The Utah House and Senate may well operate their Rules committees differently come the 1995 session, with both bodies claiming their alternatives to "sifting" bills as the more open, fair and responsible way.

The Utah Legislature is the only legislature in the nation, according to its own researchers, which holds closed, secret meetings to decide which bills go to which committees or die quiet deaths. Under current rules, Rules Committee members in the House and Senate are prohibited from talking about what goes on behind the closed doors, and no minutes of what went on or who voted which way are kept.In the 1995 Legislature, the Senate will follow the wishes of newly elected Senate President Lane Beattie, R-West Bountiful. Beattie will have legislative staffers suggest, based on subject matter, which Senate standing committees will review each bill. It's his goal to assign every Senate bill to a standing committee. If the committee approves of the bill, it will go to the floor calendar for action. If there's not enough time at the end of the session to debate and vote on all the bills - and there certainly won't be - the Senate majority leader, in consultation with the minority leader, will "sift" bills by making motions to move bills to the top of the calendar for consideration.
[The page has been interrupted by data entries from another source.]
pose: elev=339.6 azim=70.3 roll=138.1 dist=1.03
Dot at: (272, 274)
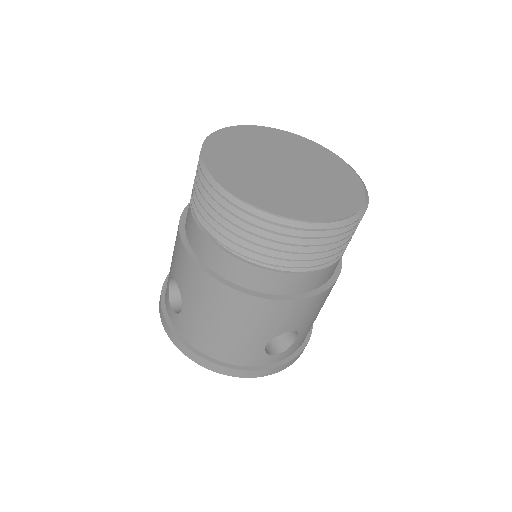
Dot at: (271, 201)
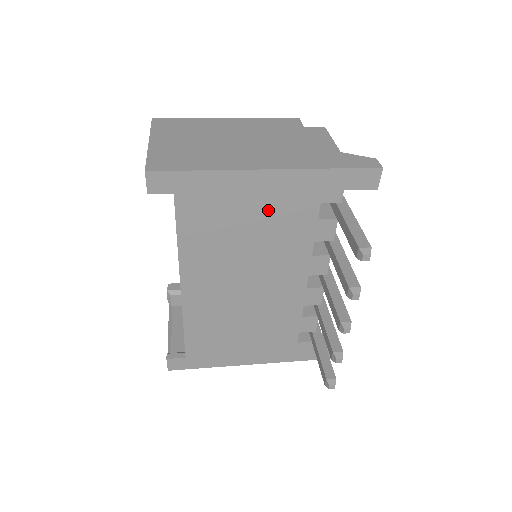
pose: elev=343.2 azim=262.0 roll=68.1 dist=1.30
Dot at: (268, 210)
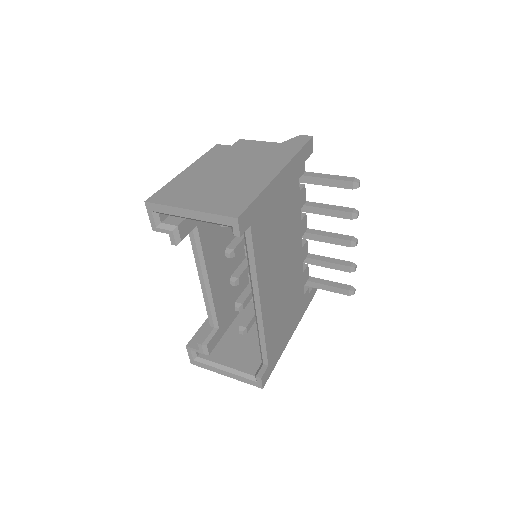
Dot at: (284, 202)
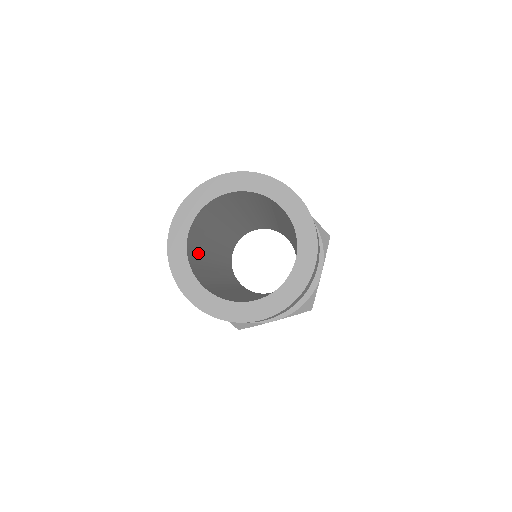
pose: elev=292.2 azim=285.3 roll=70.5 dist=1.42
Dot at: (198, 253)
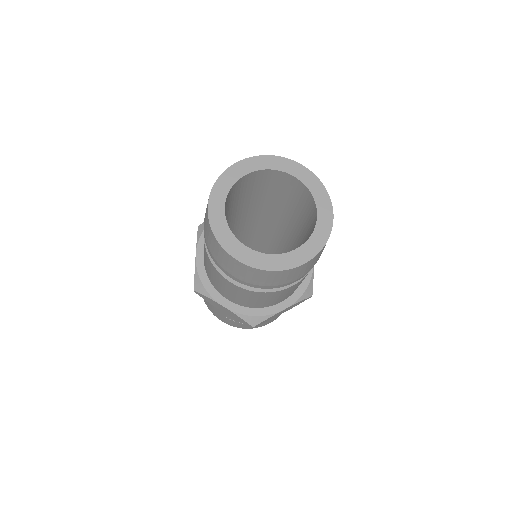
Dot at: (235, 200)
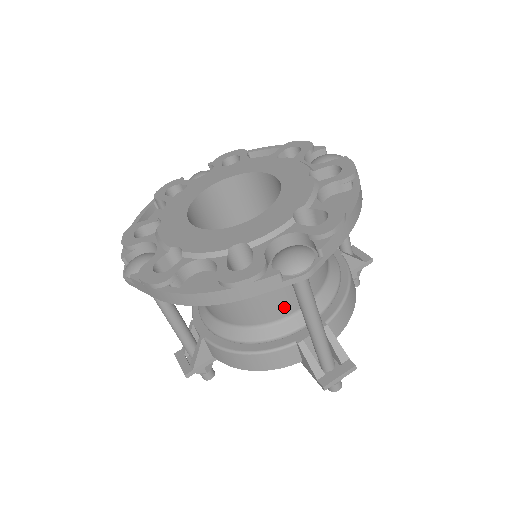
Senate Democrats appear to agree with that plan, saying Beattie's plan has informally been how the Senate operated last year and there weren't many problems.

In the Senate, then, the Rules Committee would lose its power to "sift" bills and would take up less important matters like internal parliamentary procedures and other special assignments.

Senators of both parties may like Beattie's idea, but some House Republicans and all House Democrats hate it.

In a meeting this week between newly elected House GOP leaders and some selected House Republicans, it was decided that House GOP leaders will recommend to the whole GOP House caucus next week that Beattie's plan not be followed in the House.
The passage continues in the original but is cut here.